── Document extract ──
Three Young Flames In The Hunt For Blueline Spots

The 2013 edition of training camp has been one of major change for the Calgary Flames. For the first time in years, the camp began with two sheets of ice being used simultaneously – one for practice, one for a scrimmage. Oh, and there’s the whole thing with the Flames having neither of Jarome Iginla or Miikka Kiprusoff for the first time since 1995. While much has been made about the absences of #12 and #34 from the team, a more interesting wrinkle may be emerging from the changing of #4 since last year.

Jay Bouwmeester Flames
Jay Bouwmeester was traded to the Blues last season, leaving a big hole in the Flames blueline. (Warren Wimmer/Icon SMI)

Acquired from the St. Louis Blues over the summer, newcomer Kris Russell inherits Jay Bouwmeester’s old jersey number, but the minutes that Bouwmeester would eat up – he averaged about 26 per game – will have to be doled out by committee. That means that Calgary will need more out of their bottom-pairing defensemen than they have in years, and it also means a huge opportunity for a trio of new faces at Flames training camp.

Tyler Wotherspoon, John Ramage and Patrick Sieloff are still in Flames camp, having survived first cuts. To be honest, their survival hasn’t been all that surprising, although the degree to which they’re blending in with – and occasionally out-shining – their veteran teammates is impressive. So are their individual resumes.

  • Wotherspoon, 20, is a product of the Portland Winterhawks, a hockey factory that absolutely churned out NHL talent in recent years. In three years with Portland, Wotherspoon went to three straight WHL Championship series, finally winning last year and playing in the Memorial Cup tournament. Arguably Wotherspoon’s biggest accomplishment was striding into Team Canada’s try-outs for the World Junior team and beating out several first round picks for a spot on the team.
  • Ramage, 22, is the son of two-time Stanley Cup Champion Rob Ramage. He comes to the Flames from four years at the University of Wisconsin, where he served as captain for two years and went to the NCAA Championship game as a freshman. He’s arguably most noted for his international experience: he won a gold medal at the U18s and gold and bronze at consecutive World Juniors with Team USA. He served as captain for the bronze medal squad.
───
── Stored rows ──
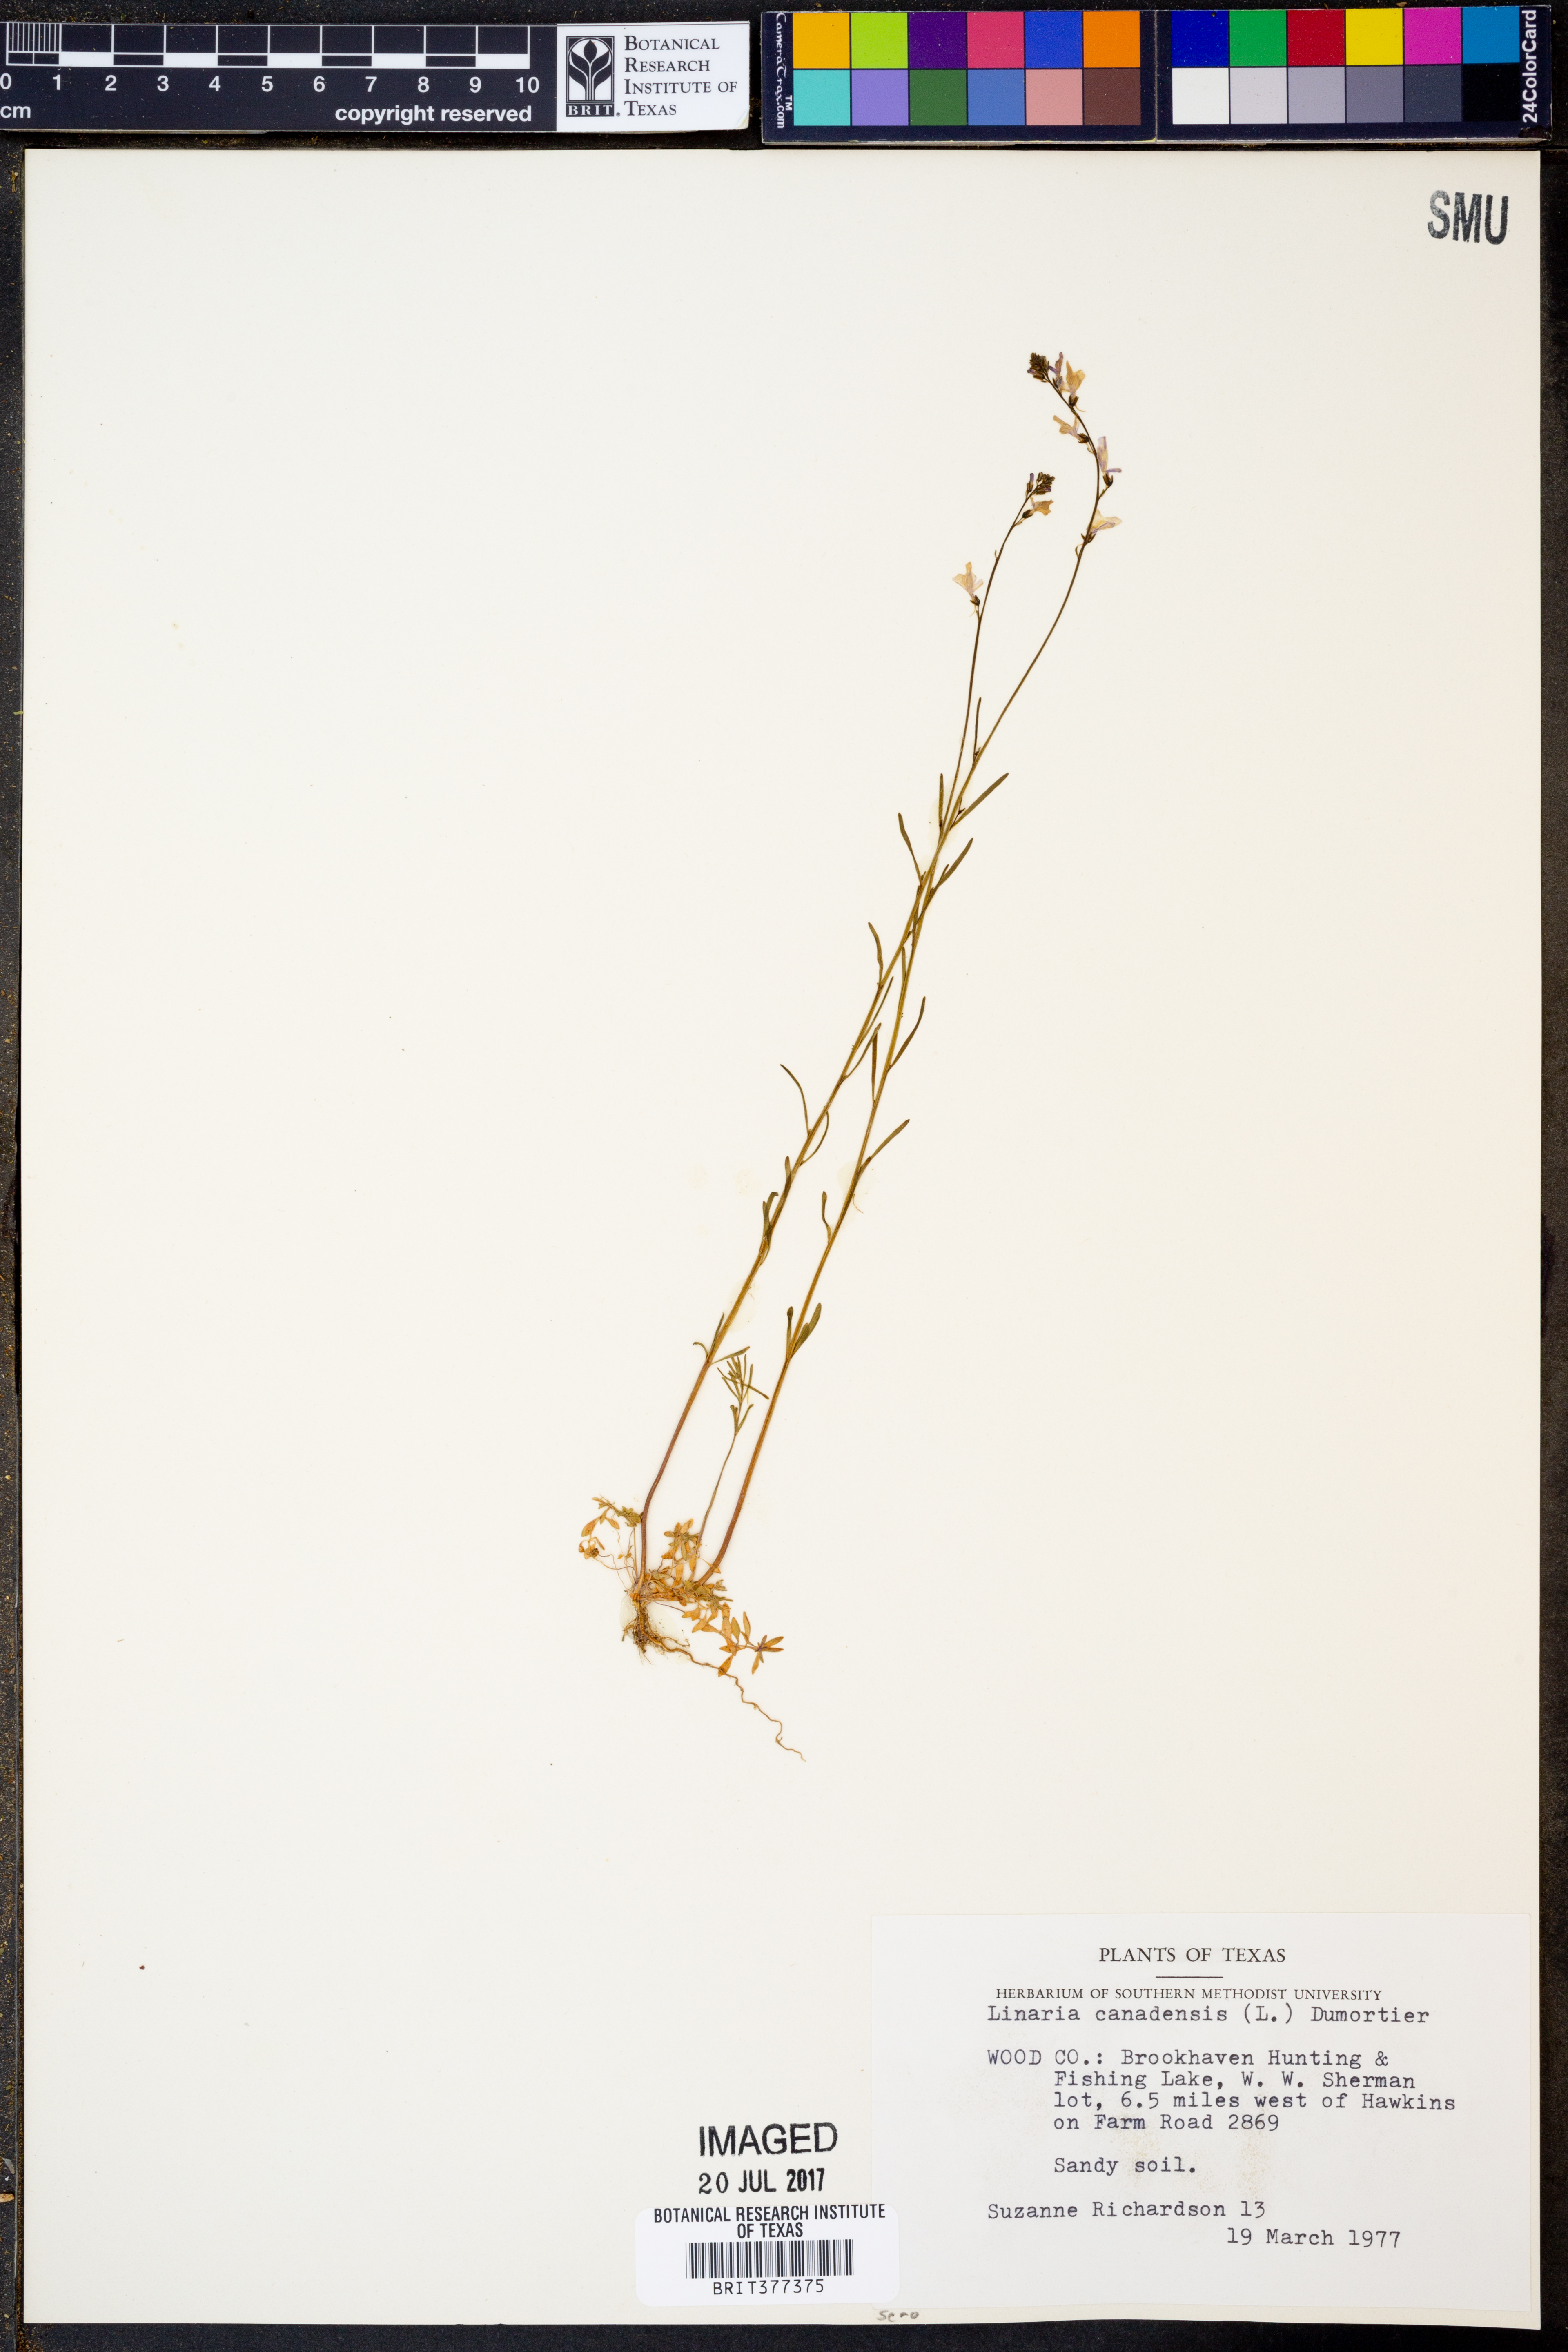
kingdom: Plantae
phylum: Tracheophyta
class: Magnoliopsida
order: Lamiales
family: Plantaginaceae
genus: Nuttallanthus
───
*Requirements*
1. Translate this sentence from the Flames training camp article into Spanish: "Tyler Wotherspoon, John Ramage and Patrick Sieloff are still in Flames camp, having survived first cuts."
2. According to the Flames training camp article, where did John Ramage spend four years before joining the Flames?
The items play no part in this.

*Solutions*
1. Tyler Wotherspoon, John Ramage y Patrick Sieloff siguen en el campamento de los Flames, tras haber superado los primeros cortes.

2. At the University of Wisconsin.